Three 120 PEA Texans at Kalamata on September 12, 2014
Operating alongside the training units at Kalamata is the Hellenic Air Force's 'Daedalus' demo team flying the T-6 Texan II. The Daedalus Team was established in 2005 with the intention of it performing at the first 'Archangel' airshow at Tanagra on September 18, 2005. With help from the United States Air Force (USAF), two USAF instructors were sent to Kalamata to commence the training of five 120 PEA instructor pilots from 361 MEA, with two finally being chosen to represent the HAF. The two IPs chosen were Major Nikolaos Christopoulos and Major Nikolaos Malapanis. Two pilots currently make up Team Daedalus, Capt Leonidas Dimitriou and Maj Anastasios Kapogiannis. Whilst at Kalamata, we had the pleasure of seeing Maj Kapogiannis put the T-6 through its display routine in preperation for this year's 'Archangel Days' in October.
This T-6NTA was painted with this special scheme to commemorate 50 years since the establishment of 361 MEA
The T-6 Texans of 120 Air Training Wing are flown by 361 MEA and 364 MEA
#160062 departs Kalamata for a morning mission on September 15, 2014
This future fighter-jock already has his pose off to a fine art as he sits in the cockpit of his T-2 Buckeye
Phase 3 (Advanced) and Phase 4 (Operational) training sees the pilots transition to the Rockwell T-2 Buckeye with 362 MEA & 364 MEA, where the students learn the art of flying a high performance jet aircraft. As with the two T-6 squadrons, the T-2 units share the responsibility for both phases of the training syllabus. Prior to commencing their flying training with the T-2 Buckeye, students complete a ground training element of the course. Phase 3 involves around 18 sorties and 20 hours in the T-2 flight simulators, followed by 71 sorties and 80 hours of contact, instruments, navigation and formation flying. Prior to moving onto Phase 4 the pilots are 'screened', with some being selected to fly transport aircraft or helicopters.
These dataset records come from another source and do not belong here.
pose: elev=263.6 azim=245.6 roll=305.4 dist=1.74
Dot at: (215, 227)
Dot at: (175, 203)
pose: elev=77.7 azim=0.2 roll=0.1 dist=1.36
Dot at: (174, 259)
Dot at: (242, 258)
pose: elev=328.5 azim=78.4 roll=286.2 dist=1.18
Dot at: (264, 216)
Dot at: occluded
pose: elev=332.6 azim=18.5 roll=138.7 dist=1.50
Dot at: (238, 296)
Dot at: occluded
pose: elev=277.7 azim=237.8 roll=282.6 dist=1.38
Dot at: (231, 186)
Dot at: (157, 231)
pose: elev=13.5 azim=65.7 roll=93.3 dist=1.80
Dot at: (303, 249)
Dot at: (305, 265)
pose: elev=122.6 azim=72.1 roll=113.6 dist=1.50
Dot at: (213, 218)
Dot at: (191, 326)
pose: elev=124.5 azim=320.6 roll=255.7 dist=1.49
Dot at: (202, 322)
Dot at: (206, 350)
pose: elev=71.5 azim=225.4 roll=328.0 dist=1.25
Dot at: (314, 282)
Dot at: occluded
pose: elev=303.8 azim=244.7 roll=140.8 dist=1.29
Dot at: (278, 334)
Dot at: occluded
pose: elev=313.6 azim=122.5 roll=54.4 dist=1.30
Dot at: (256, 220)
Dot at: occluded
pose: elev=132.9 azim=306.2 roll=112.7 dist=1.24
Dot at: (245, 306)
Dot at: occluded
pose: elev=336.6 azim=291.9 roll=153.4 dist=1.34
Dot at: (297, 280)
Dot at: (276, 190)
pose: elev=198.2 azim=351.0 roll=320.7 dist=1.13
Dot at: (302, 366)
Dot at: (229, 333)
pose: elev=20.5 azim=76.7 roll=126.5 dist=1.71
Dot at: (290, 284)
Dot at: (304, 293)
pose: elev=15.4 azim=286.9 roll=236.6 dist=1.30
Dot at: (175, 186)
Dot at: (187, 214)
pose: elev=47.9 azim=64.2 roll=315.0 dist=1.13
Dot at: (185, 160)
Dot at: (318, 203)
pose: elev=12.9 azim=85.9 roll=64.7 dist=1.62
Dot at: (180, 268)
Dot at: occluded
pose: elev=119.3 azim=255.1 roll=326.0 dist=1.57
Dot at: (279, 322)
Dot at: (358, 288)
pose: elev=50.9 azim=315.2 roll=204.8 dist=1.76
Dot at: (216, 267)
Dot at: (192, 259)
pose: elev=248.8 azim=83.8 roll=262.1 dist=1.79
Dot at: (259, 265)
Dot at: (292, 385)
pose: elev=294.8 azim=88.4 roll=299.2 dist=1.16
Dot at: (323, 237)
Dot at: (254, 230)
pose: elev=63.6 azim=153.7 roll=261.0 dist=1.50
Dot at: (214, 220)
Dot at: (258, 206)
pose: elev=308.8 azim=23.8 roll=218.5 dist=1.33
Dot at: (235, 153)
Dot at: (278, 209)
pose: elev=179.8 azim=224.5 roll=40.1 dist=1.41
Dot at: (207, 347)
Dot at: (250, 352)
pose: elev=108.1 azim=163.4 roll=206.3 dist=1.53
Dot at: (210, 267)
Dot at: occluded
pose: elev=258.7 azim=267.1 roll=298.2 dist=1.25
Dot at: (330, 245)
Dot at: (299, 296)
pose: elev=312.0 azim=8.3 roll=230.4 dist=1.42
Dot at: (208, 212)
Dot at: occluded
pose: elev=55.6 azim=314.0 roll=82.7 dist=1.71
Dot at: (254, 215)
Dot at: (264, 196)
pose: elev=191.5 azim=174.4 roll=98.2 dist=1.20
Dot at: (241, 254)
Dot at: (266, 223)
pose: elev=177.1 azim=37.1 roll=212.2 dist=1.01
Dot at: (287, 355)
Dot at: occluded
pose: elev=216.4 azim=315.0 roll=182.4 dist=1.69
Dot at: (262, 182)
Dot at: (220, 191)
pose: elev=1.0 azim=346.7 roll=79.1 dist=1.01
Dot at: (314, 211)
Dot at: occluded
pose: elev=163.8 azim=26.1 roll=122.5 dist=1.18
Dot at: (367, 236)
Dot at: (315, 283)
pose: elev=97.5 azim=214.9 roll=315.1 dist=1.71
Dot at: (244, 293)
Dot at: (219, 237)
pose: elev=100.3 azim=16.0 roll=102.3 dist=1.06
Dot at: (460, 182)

The remaining student pilots then move on to complete their weapons training (it is also at this stage that some students move to Lecce, Italy to complete their training) before they join a frontline unit flying either the McDonnell-Douglas F-4 Phantom, Dassault Mirage 2000 or Lockheed-Martin F-16, where they undergo a type conversion course. Phase 4 incorporates 60 sorties and 60 hours, involving both air to air and air to ground training. 362 MEA's current training course has 12 IPs and 19 students, with 363 MEA again having a similar number of personnel on strength. (The image left shows a Phase 3 Class undergoing some classroom instruction in the 362 MEA squadron building)
The Rockwell T-2E Buckeye is a tandem, two-seat trainer that entered service with the Hellenic Air Force back in 1976 and is a variant of the earlier T-2C that was then in service with the US Navy. Looking at the T-2, it clearly shows its naval origins by way of the large arrestor-hook below the rear fuselage. Powered by two General-Electric J85-GE-4A non-afterburning turbo-jets, each providing 2,950lbs of thrust, the aircraft was already of some 'vintage' when the HAF took it onto their inventory (the original T-2A model had entered service with the US Navy in 1959). Used as an advanced trainer by the HAF, the T-2E has no built-in weapons, but is capable of carrying practice bombs and rocket or cannon pods on its underwing hard-points. This provides the trainee pilots with an opportunity to hone their air to ground skills before being assigned to a frontline fighter wing.
Aside from the large numbers operated by the United States Navy, the Rockwell T-2 Buckeye has seen limited service around the globe. A small number of aircraft served with the Venezuelan Air Force, with the only other operator and by far the largest outside of the US being the Hellenic Air Force. Currently, other than three aircraft still in use at Naval Air Station Patuxent River, Maryland as 'Chase' planes with the US Navy, the Hellenic Air Force T-2s are the only ones that remain in active service.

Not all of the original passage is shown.